Yael stared at the fire so Jenny wouldn’t see how embarrassed she was. She had left home with nothing to eat other than a half-sandwich saved from her lunch. She had brought along her credit card and money she had saved over two months, planning to buy food on the way. But she had never had the opportunity in Roanoke, and the platinum card with imprinted holograms and the modest roll of cash tucked into a rolled sock in her bag were little more than paper and plastic here.
“I had to leave in a hurry,” Yael lied, not wanting to admit that the whole issue had slipped her mind. “There was no time to worry about food.”

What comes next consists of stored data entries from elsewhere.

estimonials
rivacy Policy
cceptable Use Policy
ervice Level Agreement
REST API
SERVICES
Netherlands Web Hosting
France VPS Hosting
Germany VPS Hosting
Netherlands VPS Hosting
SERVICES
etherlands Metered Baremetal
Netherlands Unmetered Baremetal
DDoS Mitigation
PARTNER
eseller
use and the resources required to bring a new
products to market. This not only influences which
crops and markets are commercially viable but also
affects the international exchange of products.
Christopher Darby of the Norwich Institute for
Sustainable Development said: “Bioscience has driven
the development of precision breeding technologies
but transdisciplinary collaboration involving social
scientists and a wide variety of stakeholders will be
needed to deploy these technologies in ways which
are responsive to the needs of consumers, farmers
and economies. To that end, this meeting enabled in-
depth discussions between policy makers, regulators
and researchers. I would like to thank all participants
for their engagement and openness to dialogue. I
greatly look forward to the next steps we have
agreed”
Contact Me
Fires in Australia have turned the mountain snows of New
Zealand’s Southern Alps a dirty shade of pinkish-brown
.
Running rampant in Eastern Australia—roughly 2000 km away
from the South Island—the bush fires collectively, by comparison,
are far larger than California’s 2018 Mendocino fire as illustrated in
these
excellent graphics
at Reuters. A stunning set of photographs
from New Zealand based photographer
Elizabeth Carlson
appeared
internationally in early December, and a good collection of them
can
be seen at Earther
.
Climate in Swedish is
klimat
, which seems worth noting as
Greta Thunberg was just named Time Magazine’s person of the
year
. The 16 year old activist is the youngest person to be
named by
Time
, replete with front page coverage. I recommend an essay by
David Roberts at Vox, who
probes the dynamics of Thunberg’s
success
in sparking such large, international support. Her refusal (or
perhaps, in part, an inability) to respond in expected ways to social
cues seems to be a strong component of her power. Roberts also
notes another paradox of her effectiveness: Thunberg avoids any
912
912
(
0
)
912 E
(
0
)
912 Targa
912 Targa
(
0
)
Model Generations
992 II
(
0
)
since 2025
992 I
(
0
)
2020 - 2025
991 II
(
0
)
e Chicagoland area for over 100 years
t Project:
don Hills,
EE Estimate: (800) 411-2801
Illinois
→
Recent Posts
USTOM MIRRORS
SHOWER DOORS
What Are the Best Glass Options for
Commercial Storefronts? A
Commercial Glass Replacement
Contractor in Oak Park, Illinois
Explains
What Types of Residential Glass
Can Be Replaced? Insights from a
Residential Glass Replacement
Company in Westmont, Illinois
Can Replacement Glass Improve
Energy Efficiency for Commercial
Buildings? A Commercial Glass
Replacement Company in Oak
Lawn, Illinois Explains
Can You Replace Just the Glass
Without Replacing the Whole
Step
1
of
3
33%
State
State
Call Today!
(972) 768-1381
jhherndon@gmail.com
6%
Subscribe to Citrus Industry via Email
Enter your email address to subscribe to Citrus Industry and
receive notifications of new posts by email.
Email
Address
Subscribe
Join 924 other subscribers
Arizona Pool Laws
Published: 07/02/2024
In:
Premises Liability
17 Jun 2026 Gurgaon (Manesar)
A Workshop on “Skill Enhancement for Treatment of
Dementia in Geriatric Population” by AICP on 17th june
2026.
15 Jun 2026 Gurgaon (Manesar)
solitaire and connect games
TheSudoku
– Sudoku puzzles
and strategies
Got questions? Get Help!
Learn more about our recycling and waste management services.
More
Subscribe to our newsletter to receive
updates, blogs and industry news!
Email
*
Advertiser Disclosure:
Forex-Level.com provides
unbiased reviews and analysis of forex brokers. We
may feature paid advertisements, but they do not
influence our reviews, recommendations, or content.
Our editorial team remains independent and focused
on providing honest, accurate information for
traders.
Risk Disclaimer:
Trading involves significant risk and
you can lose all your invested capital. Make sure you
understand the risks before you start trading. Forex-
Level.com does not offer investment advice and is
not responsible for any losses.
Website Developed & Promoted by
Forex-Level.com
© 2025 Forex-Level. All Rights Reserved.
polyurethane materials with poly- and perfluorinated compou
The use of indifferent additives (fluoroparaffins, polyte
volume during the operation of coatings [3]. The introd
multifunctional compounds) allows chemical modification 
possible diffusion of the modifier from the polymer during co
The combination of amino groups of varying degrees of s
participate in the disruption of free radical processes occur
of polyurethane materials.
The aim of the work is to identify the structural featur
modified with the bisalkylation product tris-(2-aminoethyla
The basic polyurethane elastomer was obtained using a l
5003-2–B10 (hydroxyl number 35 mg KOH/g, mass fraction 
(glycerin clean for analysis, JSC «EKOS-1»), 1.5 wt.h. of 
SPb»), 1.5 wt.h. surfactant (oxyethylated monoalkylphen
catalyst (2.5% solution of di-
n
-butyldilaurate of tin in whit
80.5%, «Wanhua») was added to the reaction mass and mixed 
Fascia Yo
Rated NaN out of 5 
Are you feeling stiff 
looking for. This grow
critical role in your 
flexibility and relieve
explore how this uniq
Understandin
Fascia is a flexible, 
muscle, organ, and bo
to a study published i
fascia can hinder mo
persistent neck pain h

Jenny fidgeted constantly, poking at the fire with a stick, turning the can of stew on top of the cooking grill, scuffing the soles of her shoes in the poisonous dust of the Waste. Yael found her fidgeting grating, but she was too smart to complain. She didn’t have many options as far as company was concerned.
“I’m sure you had your reasons,” Jenny acknowledged, unexpectedly matter-of-fact. “Must have been damn important to skip food.”
Jenny tore open the stew tin with a fork and obvious enthusiasm. The metal was certainly hot enough to burn, but Jenny didn’t flinch. Or bother to spit out her gum before she started eating. She must have remembered it when she tried to swallow, though, because she coughed and then spat everything into the fire.